■ WRITTEN EXERCISE ■
How many lines in the records below contain the string "skCircle"? Give only the number.

----

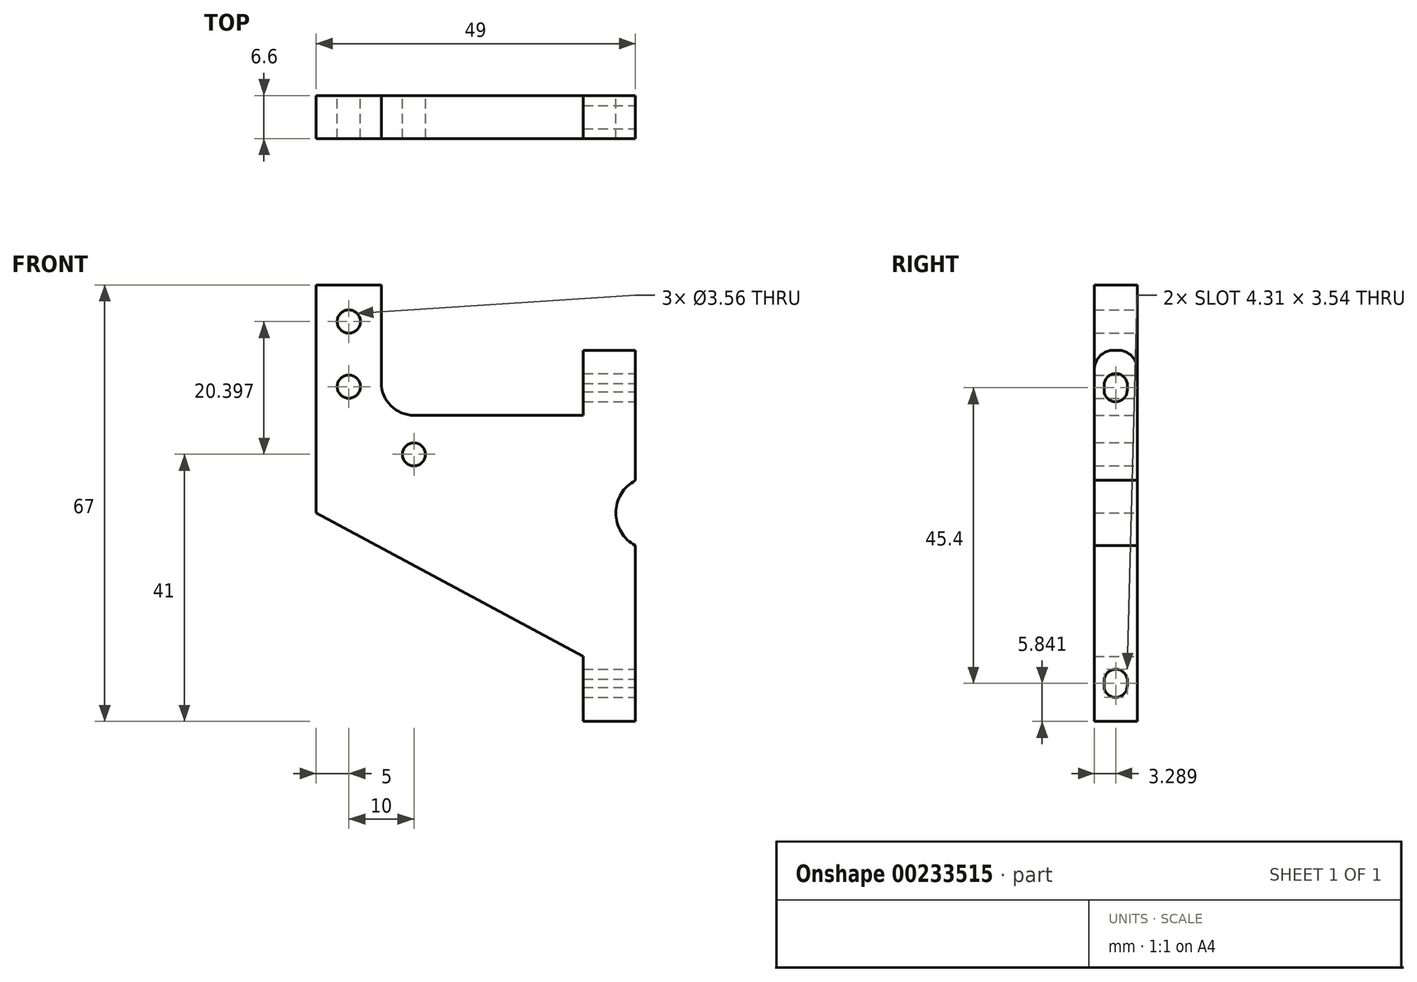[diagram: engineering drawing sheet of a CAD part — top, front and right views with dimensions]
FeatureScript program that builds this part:
annotation { "Feature Type Name" : "Feature", "Feature Type Description" : "" }
export const myFeature = defineFeature(function(context is Context, id is Id, definition is map)
    precondition{}
    {
        {
            var Q0;
            Q0=qCreatedBy(makeId("Front.planeOp"),FACE);
            var sketch = newSketch(context, id + "F0", { "sketchPlane" : qUnion([Q0])});
            skLineSegment(sketch, "E0.bottom", {"start": v(0, 0) * mm, "end": v(8, 0) * mm});
            skLineSegment(sketch, "E0.top", {"start": v(0, 57) * mm, "end": v(8, 57) * mm});
            skLineSegment(sketch, "E0.left", {"start": v(0, 0) * mm, "end": v(0, 10) * mm});
            skLineSegment(sketch, "E0.right", {"start": v(8, 0) * mm, "end": v(8, 27) * mm});
            skLineSegment(sketch, "E1", {"start": v(0, 10) * mm, "end": v(-41, 32) * mm});
            skLineSegment(sketch, "E2", {"start": v(-41, 32) * mm, "end": v(-41, 67) * mm});
            skLineSegment(sketch, "E3", {"start": v(-41, 67) * mm, "end": v(-31, 67) * mm});
            skLineSegment(sketch, "E4", {"start": v(-31, 67) * mm, "end": v(-31, 52) * mm});
            skLineSegment(sketch, "E5", {"start": v(-26, 47) * mm, "end": v(0, 47) * mm});
            skLineSegment(sketch, "E6.trimOffspring", {"start": v(0, 47) * mm, "end": v(0, 57) * mm});
            skArc(sketch, "E7", {"start": v(8, 37) * mm, "mid": v(5, 32) * mm, "end": v(8, 27) * mm});
            skLineSegment(sketch, "E8.trimOffspring", {"start": v(8, 37) * mm, "end": v(8, 57) * mm});
            skPoint(sketch, "E9.visualSharp", {"position": v(-31, 47) * mm});
            skArc(sketch, "E9.filletArc", {"start": v(-31, 52) * mm, "mid": v(-29.54, 48.46) * mm, "end": v(-26, 47) * mm});
            skCircle(sketch, "E10", {"center": v(-36, 61.4) * mm, "radius": 1.78 * mm});
            skCircle(sketch, "E11", {"center": v(-36, 51.4) * mm, "radius": 1.78 * mm});
            skCircle(sketch, "E12", {"center": v(-26, 41) * mm, "radius": 1.78 * mm});
            skSolve(sketch);
        }
        {
            var Q0;
            Q0 = qSketchRegion(id + "F0", true);
            extrude(context, id + "F1", {"entities" : qUnion([Q0]), "depth" : 6.6 * mm});
        }
        {
            var Q0;
            Q0=makeQuery(id+"F1.opExtrude","SWEPT_FACE",FACE,{"disambiguationData":[OSD([sQuery(id+"F0.wireOp",EDGE,"E8.trimOffspring")])]});
            var sketch = newSketch(context, id + "F2", { "sketchPlane" : qUnion([Q0])});
            skLineSegment(sketch, "E13.0", {"start": v(-1.54, 51.9) * mm, "end": v(-1.54, 50.86) * mm});
            skArc(sketch, "E14.0", {"start": v(-5.08, 51.62) * mm, "mid": v(-3.44, 53.4) * mm, "end": v(-1.54, 51.9) * mm});
            skLineSegment(sketch, "E15.0", {"start": v(-5.08, 50.59) * mm, "end": v(-5.08, 51.62) * mm});
            skArc(sketch, "E16.0", {"start": v(-1.54, 50.86) * mm, "mid": v(-3.18, 49.09) * mm, "end": v(-5.08, 50.59) * mm});
            skArc(sketch, "E17.0.1.0", {"start": v(-1.54, 5.46) * mm, "mid": v(-3.18, 3.69) * mm, "end": v(-5.08, 5.19) * mm});
            skArc(sketch, "E17.0.1.1", {"start": v(-5.08, 6.22) * mm, "mid": v(-3.44, 8) * mm, "end": v(-1.54, 6.5) * mm});
            skLineSegment(sketch, "E17.0.1.2", {"start": v(-5.08, 5.19) * mm, "end": v(-5.08, 6.22) * mm});
            skLineSegment(sketch, "E17.0.1.3", {"start": v(-1.54, 6.5) * mm, "end": v(-1.54, 5.46) * mm});
            skLineSegment(sketch, "E17.direction1", {"start": v(-5.08, 51.62) * mm, "end": v(19.22, 51.62) * mm, "construction": true});
            skLineSegment(sketch, "E17.direction2", {"start": v(-5.08, 51.62) * mm, "end": v(-5.08, 6.22) * mm, "construction": true});
            skSolve(sketch);
        }
        {
            var Q0;
            Q0 = qSketchRegion(id + "F2", true);
            extrude(context, id + "F3", {"entities" : qUnion([Q0]), "operationType" : NewBodyOperationType.REMOVE, "endBound" : BoundingType.UP_TO_NEXT, "oppositeDirection" : true, "depth" : 25 * mm});
        }
        {
            var Q0;
            Q0=makeQuery(id+"F1.opExtrude","CAP_EDGE",EDGE,{"disambiguationData":[OSD([sQuery(id+"F0.wireOp",EDGE,"E0.top")])],"isStart":true});
            var Q1;
            Q1=makeQuery(id+"F1.opExtrude","CAP_EDGE",EDGE,{"disambiguationData":[OSD([sQuery(id+"F0.wireOp",EDGE,"E0.top")])],"isStart":false});
            fillet(context, id + "F4", {"entities" : qUnion([Q0, Q1]), "radius" : 3 * mm, "tangentPropagation" : true, "allowEdgeOverflow" : false});
        }
    });
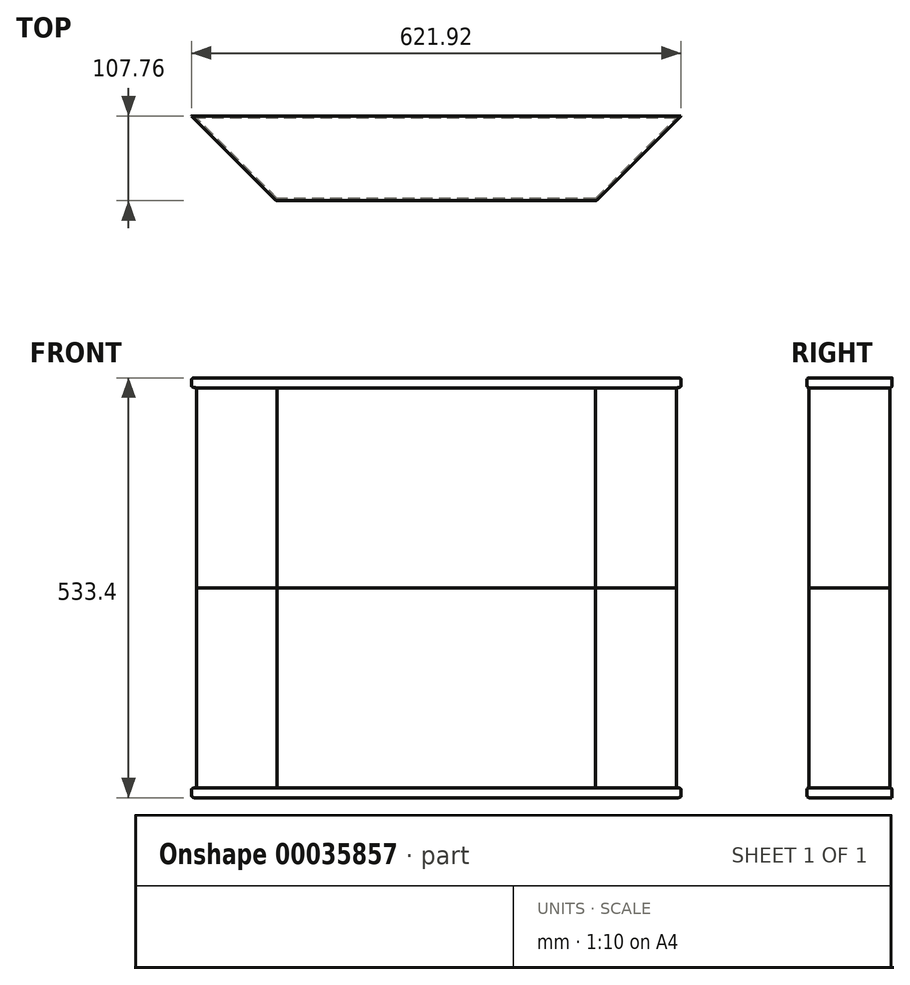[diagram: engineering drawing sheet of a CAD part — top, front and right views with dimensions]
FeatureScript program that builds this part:
annotation { "Feature Type Name" : "Feature", "Feature Type Description" : "" }
export const myFeature = defineFeature(function(context is Context, id is Id, definition is map)
    precondition{}
    {
        {
            var Q0;
            Q0=qCreatedBy(makeId("Top.planeOp"),FACE);
            var sketch = newSketch(context, id + "F0", { "sketchPlane" : qUnion([Q0])});
            skLineSegment(sketch, "E0", {"start": v(0, 0) * mm, "end": v(0, 0) * mm});
            skLineSegment(sketch, "E1", {"start": v(0, 0) * mm, "end": v(0, 153.31) * mm, "construction": true});
            skLineSegment(sketch, "E2", {"start": v(0, 0) * mm, "end": v(203.2, 0) * mm});
            skLineSegment(sketch, "E3", {"start": v(203.2, 0) * mm, "end": v(203.2, 0) * mm});
            skLineSegment(sketch, "E4", {"start": v(203.2, 0) * mm, "end": v(310.96, 107.76) * mm});
            skLineSegment(sketch, "E5", {"start": v(310.96, 107.76) * mm, "end": v(0, 107.76) * mm});
            skLineSegment(sketch, "E6.MirrorCS", {"start": v(-310.96, 107.76) * mm, "end": v(0, 107.76) * mm});
            skLineSegment(sketch, "E7.MirrorCS", {"start": v(0, 0) * mm, "end": v(-203.2, 0) * mm});
            skLineSegment(sketch, "E8.MirrorCS", {"start": v(-203.2, 0) * mm, "end": v(-310.96, 107.76) * mm});
            skSolve(sketch);
        }
        {
            var Q0;
            Q0=makeQuery(id+"F0.imprint","IMPRINT",FACE,{"disambiguationData":[TD([[makeQuery(id+"F0.imprint","IMPRINT",EDGE,{"derivedFrom":sQuery(id+"F0.wireOp",EDGE,"E2")}),1.0]])]});
            extrude(context, id + "F1", {"entities" : qUnion([Q0]), "depth" : 12.7 * mm, "offsetDistance" : 25.4 * mm});
        }
        {
            var Q0;
            Q0=makeQuery(id+"F1.opExtrude","CAP_FACE",FACE,{"disambiguationData":[OSD([sQuery(id+"F0.wireOp",EDGE,"E2"),sQuery(id+"F0.wireOp",EDGE,"E4"),sQuery(id+"F0.wireOp",EDGE,"E5"),sQuery(id+"F0.wireOp",EDGE,"E6.MirrorCS"),sQuery(id+"F0.wireOp",EDGE,"E7.MirrorCS"),sQuery(id+"F0.wireOp",EDGE,"E8.MirrorCS")])],"isStart":false});
            var Q1;
            Q1=makeQuery(id+"F1.opExtrude","SWEPT_FACE",FACE,{"disambiguationData":[OSD([sQuery(id+"F0.wireOp",EDGE,"E2"),sQuery(id+"F0.wireOp",EDGE,"E7.MirrorCS")])]});
            var Q2;
            Q2=makeQuery(id+"F1.opExtrude","CAP_EDGE",EDGE,{"disambiguationData":[OSD([sQuery(id+"F0.wireOp",EDGE,"E4")])],"isStart":true});
            var Q3;
            Q3=makeQuery(id+"F1.opExtrude","CAP_EDGE",EDGE,{"disambiguationData":[OSD([sQuery(id+"F0.wireOp",EDGE,"E8.MirrorCS")])],"isStart":true});
            fillet(context, id + "F2", {"entities" : qUnion([Q0, Q1, Q2, Q3]), "radius" : 2.54 * mm, "tangentPropagation" : true, "allowEdgeOverflow" : false});
        }
        {
            var Q0;
            Q0=makeQuery(id+"F1.opExtrude","CAP_FACE",FACE,{"disambiguationData":[OSD([sQuery(id+"F0.wireOp",EDGE,"E2"),sQuery(id+"F0.wireOp",EDGE,"E4"),sQuery(id+"F0.wireOp",EDGE,"E5"),sQuery(id+"F0.wireOp",EDGE,"E6.MirrorCS"),sQuery(id+"F0.wireOp",EDGE,"E7.MirrorCS"),sQuery(id+"F0.wireOp",EDGE,"E8.MirrorCS")])],"isStart":false});
            extrude(context, id + "F3", {"entities" : qUnion([Q0]), "depth" : 254 * mm, "offsetDistance" : 25.4 * mm});
        }
        {
            var Q0;
            Q0=makeQuery(id+"F1.opExtrude","SWEPT_BODY",BODY,{"disambiguationData":[OSD([sQuery(id+"F0.wireOp",EDGE,"E2"),sQuery(id+"F0.wireOp",EDGE,"E4"),sQuery(id+"F0.wireOp",EDGE,"E5"),sQuery(id+"F0.wireOp",EDGE,"E6.MirrorCS"),sQuery(id+"F0.wireOp",EDGE,"E7.MirrorCS"),sQuery(id+"F0.wireOp",EDGE,"E8.MirrorCS")])]});
            var Q1;
            Q1=makeQuery(id+"F3.opExtrude","SWEPT_BODY",BODY,{"disambiguationData":[OSD([sQuery(id+"F0.wireOp",EDGE,"E2"),sQuery(id+"F0.wireOp",EDGE,"E4"),sQuery(id+"F0.wireOp",EDGE,"E5"),sQuery(id+"F0.wireOp",EDGE,"E6.MirrorCS"),sQuery(id+"F0.wireOp",EDGE,"E7.MirrorCS"),sQuery(id+"F0.wireOp",EDGE,"E8.MirrorCS")])]});
            var Q2;
            Q2=makeQuery(id+"F3.opExtrude","CAP_FACE",FACE,{"disambiguationData":[OSD([sQuery(id+"F0.wireOp",EDGE,"E2"),sQuery(id+"F0.wireOp",EDGE,"E4"),sQuery(id+"F0.wireOp",EDGE,"E5"),sQuery(id+"F0.wireOp",EDGE,"E6.MirrorCS"),sQuery(id+"F0.wireOp",EDGE,"E7.MirrorCS"),sQuery(id+"F0.wireOp",EDGE,"E8.MirrorCS")])],"isStart":false});
            mirror(context, id + "F4", {"entities" : qUnion([Q0, Q1]), "mirrorPlane" : qUnion([Q2])});
        }
    });
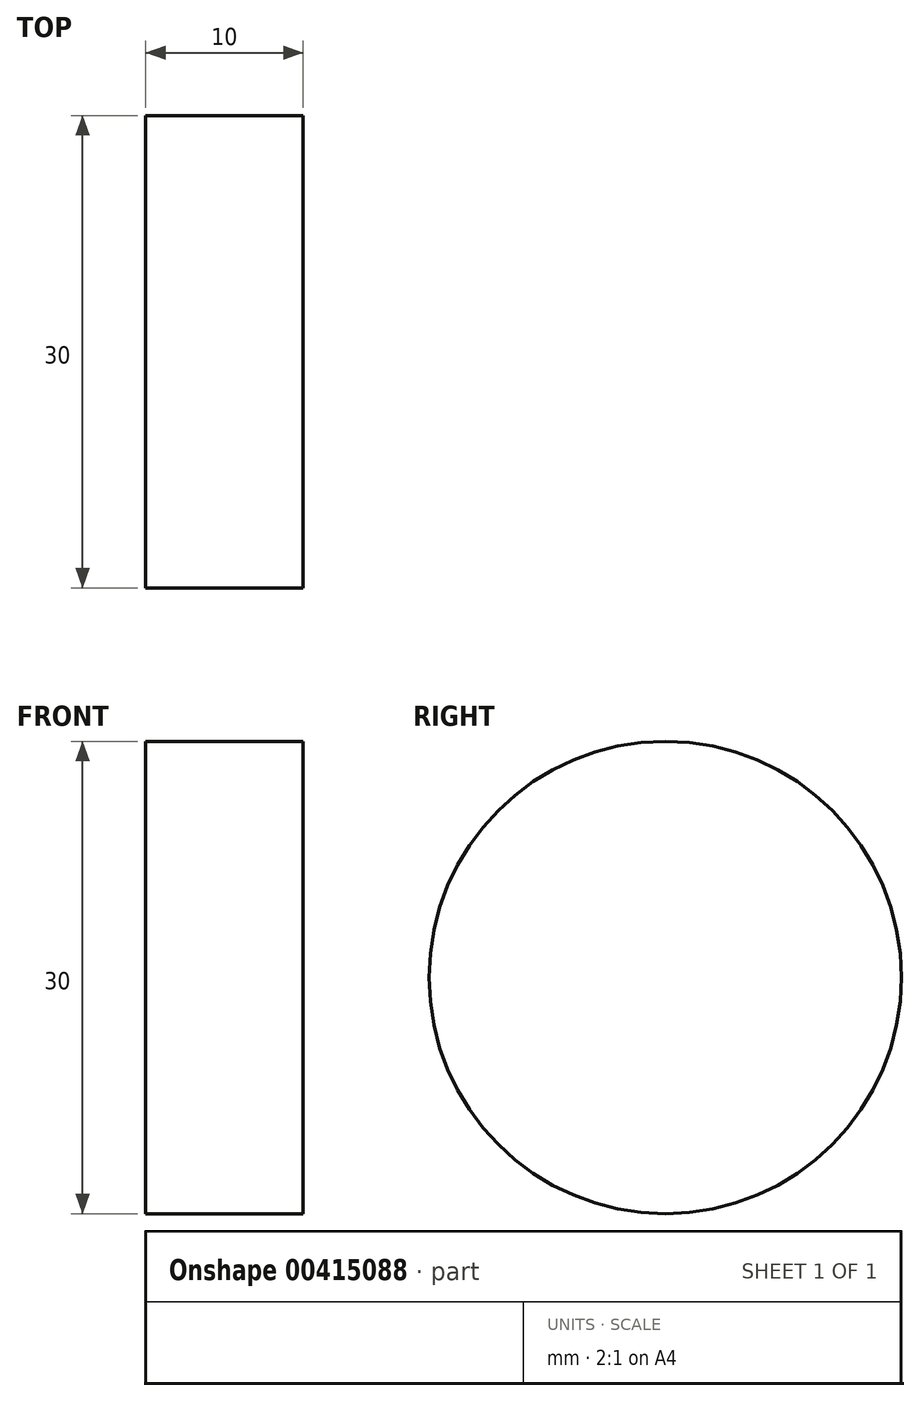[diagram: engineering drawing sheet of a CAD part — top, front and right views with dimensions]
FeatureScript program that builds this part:
annotation { "Feature Type Name" : "Feature", "Feature Type Description" : "" }
export const myFeature = defineFeature(function(context is Context, id is Id, definition is map)
    precondition{}
    {
        {
            var Q0;
            Q0=qCreatedBy(makeId("Right.planeOp"),FACE);
            var sketch = newSketch(context, id + "F0", { "sketchPlane" : qUnion([Q0])});
            skCircle(sketch, "E0", {"center": v(0, 0) * mm, "radius": 15 * mm});
            skSolve(sketch);
        }
        {
            var Q0;
            Q0=makeQuery(id+"F0.imprint","IMPRINT",FACE,{"disambiguationData":[TD([[makeQuery(id+"F0.imprint","IMPRINT",EDGE,{"derivedFrom":sQuery(id+"F0.wireOp",EDGE,"E0")}),1.0]])]});
            extrude(context, id + "F1", {"entities" : qUnion([Q0]), "depth" : 10 * mm});
        }
    });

----

■ THE SOLUTION ■
4